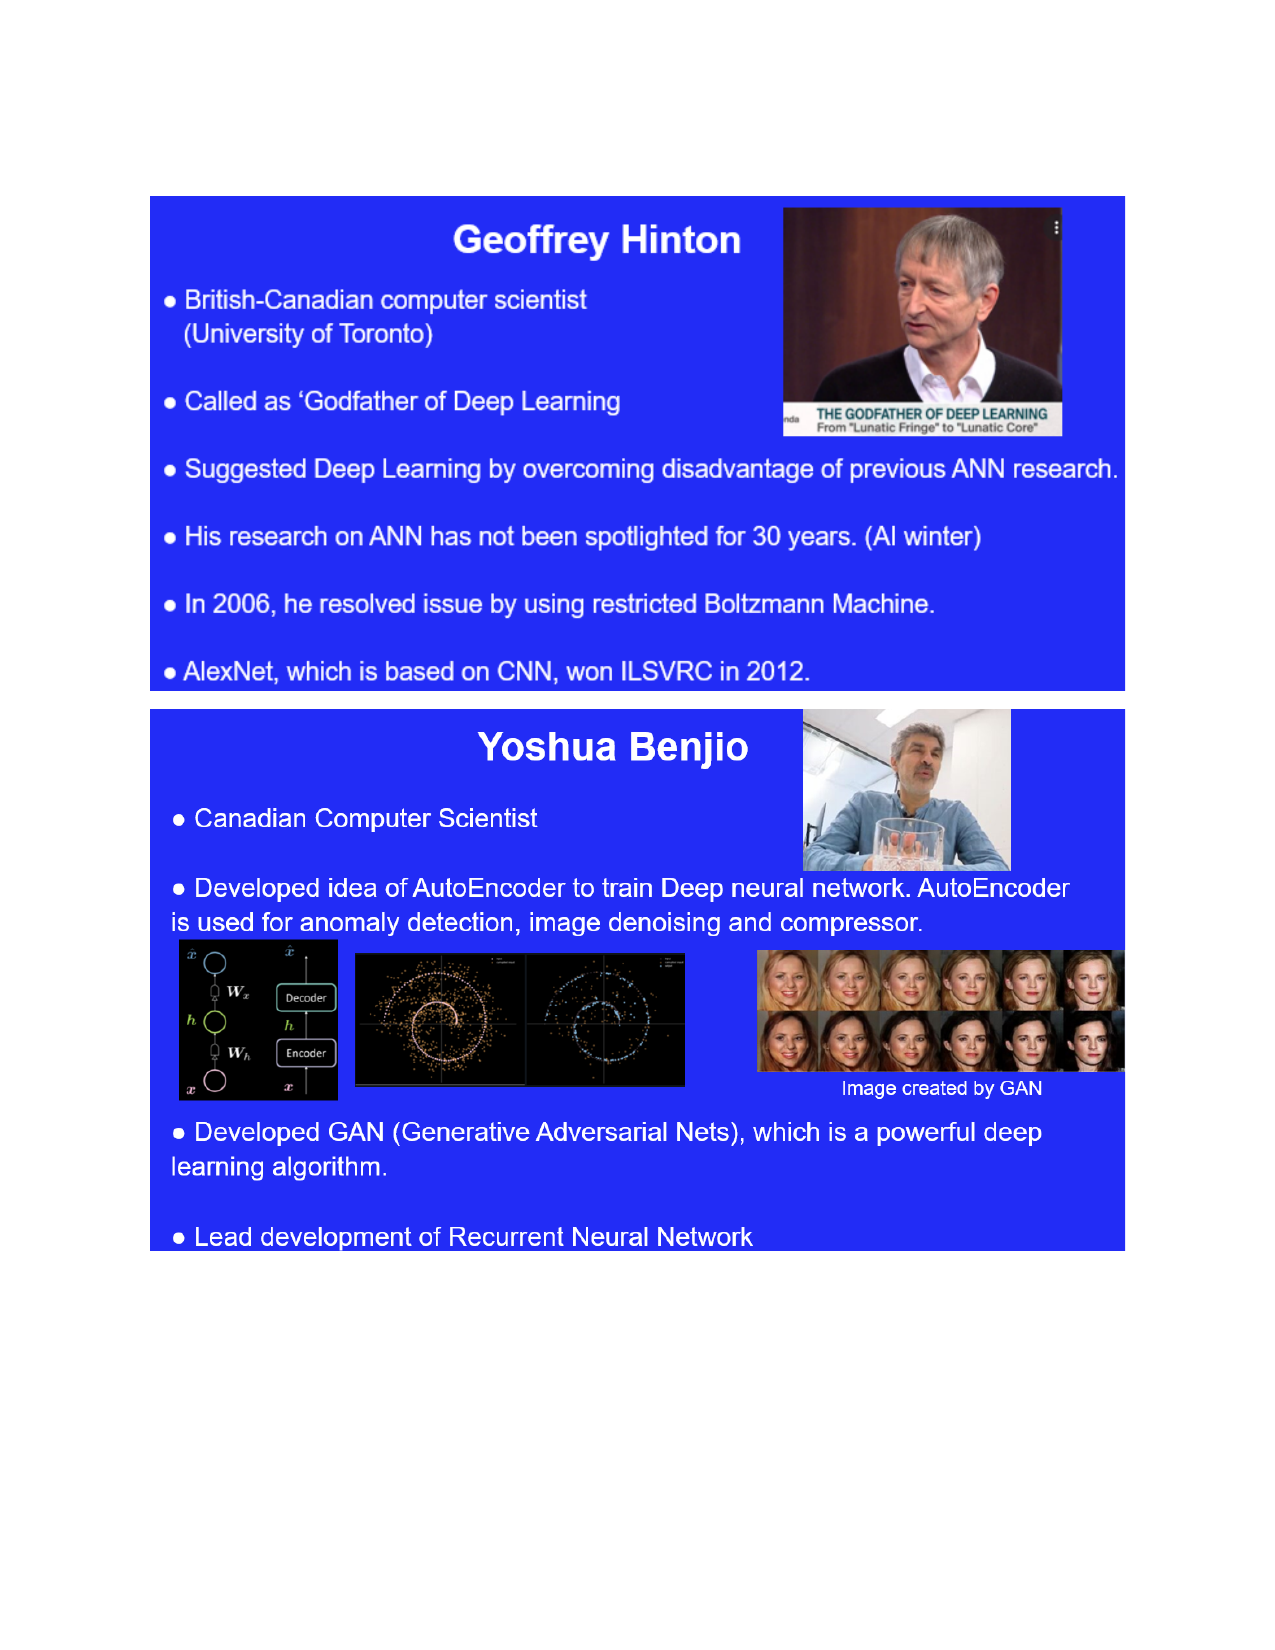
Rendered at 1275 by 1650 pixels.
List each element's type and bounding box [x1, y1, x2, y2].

picture [150, 196, 1125, 691]
picture [150, 709, 1125, 1251]
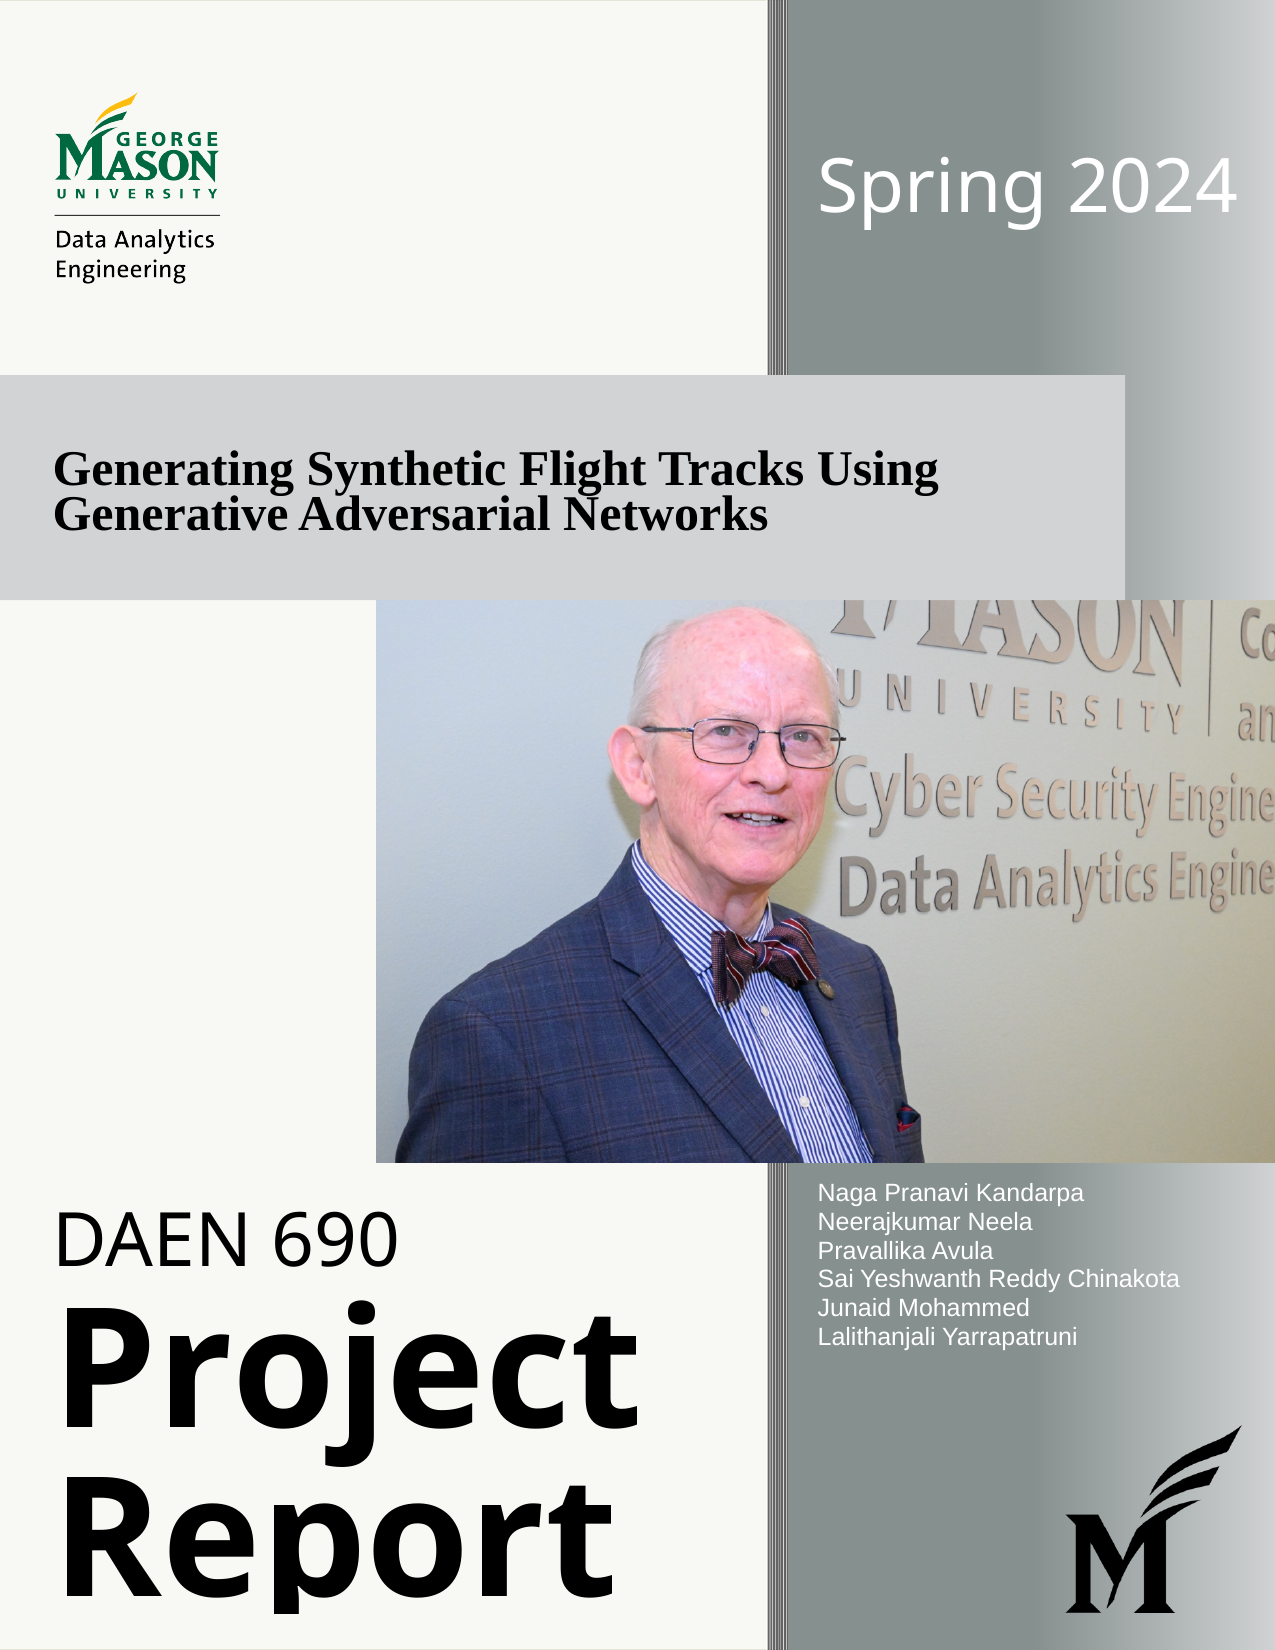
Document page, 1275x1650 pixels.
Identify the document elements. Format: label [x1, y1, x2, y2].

picture [1065, 1425, 1242, 1613]
picture [37, 75, 236, 301]
picture [376, 600, 1275, 1163]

WRITTEN TASK: For every line above with the word "pixels" in it, make a copy.

RESPONSE TO THE EXERCISE:
Rendered at 1275 by 1650 pixels.
Document page, 1275x1650 pixels.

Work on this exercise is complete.